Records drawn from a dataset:

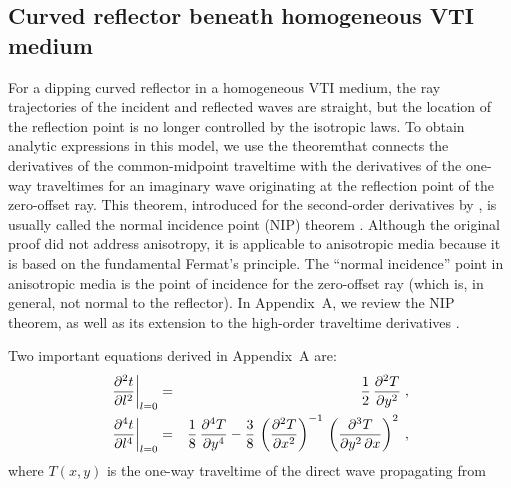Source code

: 

\subsection{Curved reflector beneath homogeneous VTI medium} 
For a dipping curved reflector in a homogeneous VTI medium,
the ray trajectories of the incident and reflected waves are straight,
but the location of the reflection point is no longer controlled by
the isotropic laws. To obtain analytic expressions in this
model, we use the theoremthat connects the derivatives of the
common-midpoint traveltime with the derivatives of the one-way
traveltimes for an imaginary wave originating at the reflection point
of the zero-offset ray. This theorem, introduced for the
second-order derivatives by \cite{chergr},
is usually called the normal incidence point (NIP) theorem
\cite[]{hubkrey,GEO48-08-10511062}. Although the original proof did not
address anisotropy, it is applicable to anisotropic media because it is based
on the fundamental Fermat's principle. The ``normal incidence'' point
in anisotropic media is the point of incidence for the zero-offset ray
(which is, in general, not normal to the reflector). In Appendix~A, we
review the NIP theorem, as well as its extension to the high-order
traveltime derivatives \cite[]{fomel}.
\par
Two important equations derived in Appendix~A are:
\begin{eqnarray}
\left.{{\partial^2 t} \over {\partial l^2}}\right|_{l=0} & = &
\frac{1}{2}\,{{\partial^2 T} \over {\partial y^2}}\;,
\label{eqn:NIP2} \\
\left.{{\partial^4 t} \over {\partial l^4}}\right|_{l=0} & = &
\frac{1}{8}\,{{\partial^4 T} \over {\partial y^4}}-
\frac{3}{8}\,\left({{\partial^2 T} \over {\partial x^2}}\right)^{-1}\,
\left({{\partial^3 T} \over {\partial y^2\,\partial x}}\right)^2\;,
\label{eqn:NIP4} 
\end{eqnarray}
where $T(x,y)$ is the one-way traveltime of the direct wave propagating from
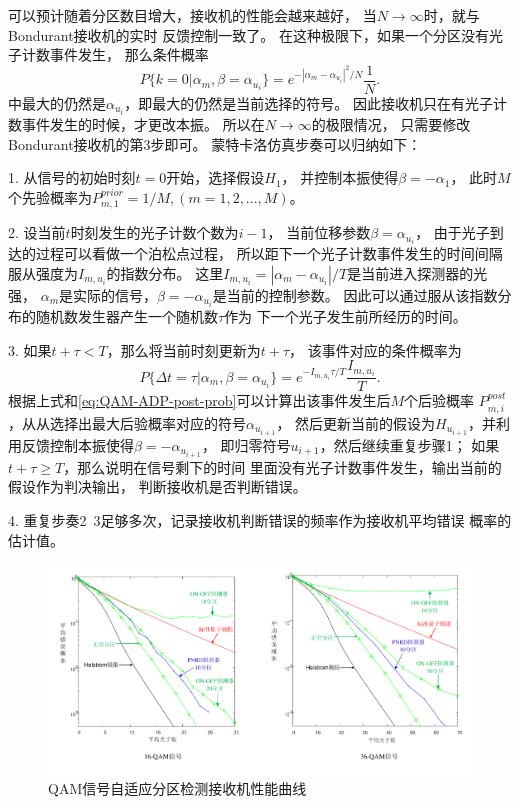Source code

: 可以预计随着分区数目增大，接收机的性能会越来越好，
当$N\rightarrow\infty$时，就与Bondurant接收机的实时
反馈控制一致了。
在这种极限下，如果一个分区没有光子计数事件发生，
那么条件概率
\begin{equation}
P\{k=0|\alpha_m, \beta=\alpha_{u_i}\} = e^{-|\alpha_m - \alpha_{u_i}|^2/N} \frac{1}{N}.
\end{equation}
中最大的仍然是$\alpha_{u_i}$，即最大的仍然是当前选择的符号。
因此接收机只在有光子计数事件发生的时候，才更改本振。
所以在$N\rightarrow\infty$的极限情况，
只需要修改Bondurant接收机的第3步即可。
蒙特卡洛仿真步奏可以归纳如下：

1. 从信号的初始时刻$t=0$开始，选择假设$H_1$，
   并控制本振使得$\beta=-\alpha_1$，
   此时$M$个先验概率为$P_{m,1}^{prior} = 1/M,(m=1,2,...,M)$。

2. 设当前$t$时刻发生的光子计数个数为$i-1$，
   当前位移参数$\beta = \alpha_{u_i}$，
   由于光子到达的过程可以看做一个泊松点过程，
   所以距下一个光子计数事件发生的时间间隔服从强度为$I_{m,u_i}$的指数分布\cite{hs2009sjgc}。
   这里$I_{m,u_i}=|\alpha_m-\alpha_{u_i}|/T$是当前进入探测器的光强，
   $\alpha_m$是实际的信号，$\beta = -\alpha_{u_i}$是当前的控制参数。
   因此可以通过服从该指数分布的随机数发生器产生一个随机数$\tau$作为
   下一个光子发生前所经历的时间。

3. 如果$t+\tau<T$，那么将当前时刻更新为$t + \tau$，
   该事件对应的条件概率为
   \begin{equation}
    P\{\Delta t = \tau|\alpha_m, \beta=\alpha_{u_i}\} = e^{-I_{m ,u_i}\tau/T} \frac{I_{m ,u_i}}{T}.
    \label{eq:QAM-ADP-cond-prob-2}
   \end{equation}
   根据上式和\ref{eq:QAM-ADP-post-prob}可以计算出该事件发生后$M$个后验概率
   $P_{m,i}^{post}$，从从选择出最大后验概率对应的符号$\alpha_{u_{i+1}}$，
   然后更新当前的假设为$H_{u_{i+1}}$，并利用反馈控制本振使得$\beta = -\alpha_{u_{i+1}}$，
   即归零符号$u_{i+1}$，然后继续重复步骤1；
   如果$t+\tau \ge T$，那么说明在信号剩下的时间
   里面没有光子计数事件发生，输出当前的假设作为判决输出，
   判断接收机是否判断错误。
   
4. 重复步奏2~3足够多次，记录接收机判断错误的频率作为接收机平均错误
   概率的估计值。
   

\begin{figure}
\centering
  \includegraphics[width=\textwidth]{figures/chap3/QAM-ADP-error}
  \caption{QAM信号自适应分区检测接收机性能曲线}
  \label{fig:QAM-ADP-error}
\end{figure}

* [What is being asked]:
Search the data above for the string "prob". Report every line where it is found.

* [Your response]:
    \label{eq:QAM-ADP-cond-prob-2}
   根据上式和\ref{eq:QAM-ADP-post-prob}可以计算出该事件发生后$M$个后验概率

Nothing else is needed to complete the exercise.